I stumbled upon a paper that states leibniz equality is isometric to Martin-Löf identity, parametrically. Could this mean we can just skip the identity type entirely?

Leibniz equality is defined as:

(x ≡ y) = (P : A → Set) → P x → P y

Given any x and y, they're same only given any predicate P, P(x) if and only if P(y).

The paper presents that we can prove the leibniz equality to be reflexive, transitive and symmetric.

reflexive : {a : A} → (a ≡ a)
reflexive P = id

transitive : {a b c : A} → (a ≡ b) → (b ≡ c) → (a ≡ c)
transitive ab bc P = bc P ∘ ab P

symmetric : {a b : A} → (a ≡ b) → (b ≡ a)
symmetric {a} {b} ab Q = ab P (reflexive Q)
    P : A → Set
    P c = (Q c → Q a)

The symmetry is tricky, but not complicated. Shortly ab P has type (Q a → Q a) → (Q b → Q a).

I tried out few things on a paper using these rules. Things seem to work out rather well and it's really easy compared to identity type.

congruence : (a ≡ b) → (f a ≡ f b)
congruence ab Q = ab (Q ∘ f)

To prove congruence, you prepend function into the constructor.

pair-eq : (a ≡ b) → (c ≡ d) → ((a,c) ≡ (b,d))

To prove that pairs are equal, you first construct ((a,c) ≡ (b,c)), then construct ((b,c) ≡ (b,d)), then use transitivity.

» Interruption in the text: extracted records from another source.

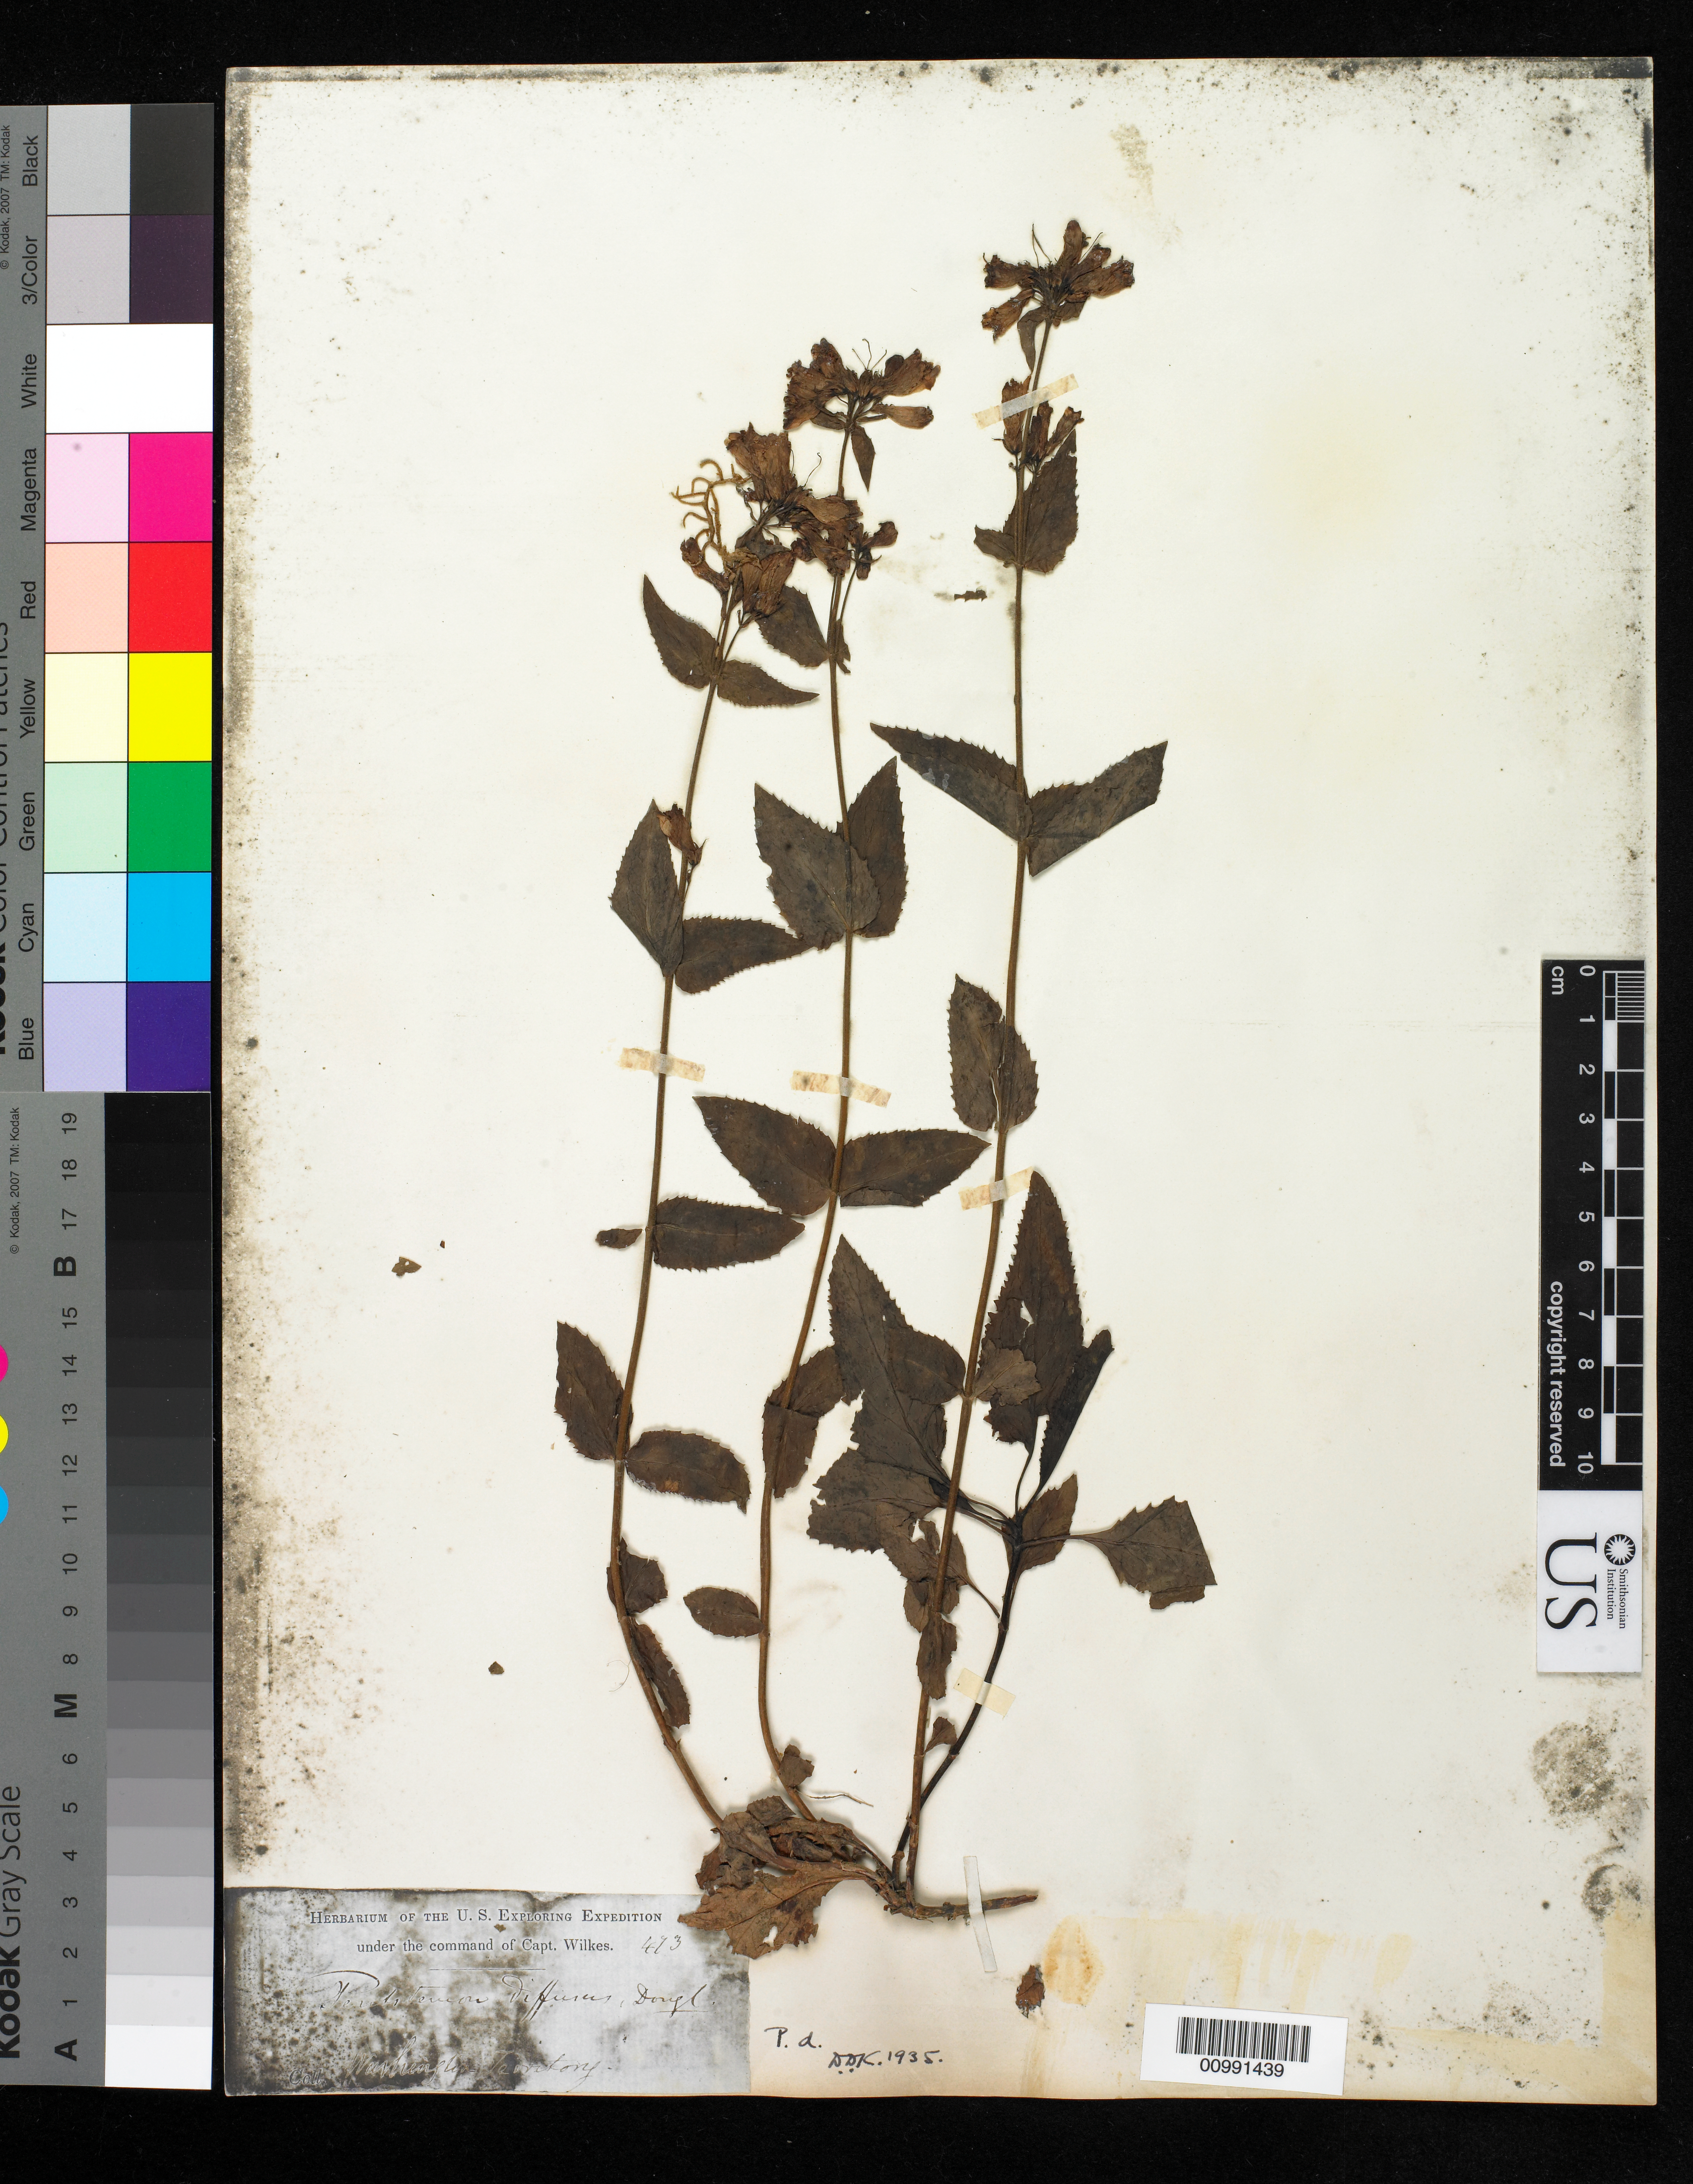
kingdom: Plantae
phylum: Tracheophyta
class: Magnoliopsida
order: Lamiales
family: Plantaginaceae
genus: Penstemon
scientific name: Penstemon serrulatus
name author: Menzies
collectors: Wilkes Explor. Exped.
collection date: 1838/1842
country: United States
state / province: Washington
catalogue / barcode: US 98587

sum-conflict : (inl a = inr b) → 0

To prove that items are not equal, you first prove that an element of type 1 is same as element of type 0, then you provide the constant. Helper function to do that:

P c = case c of inl a → 1; inr b → 0

This all is really motivating me to study dependent types because you only need dependent product for leibniz equality.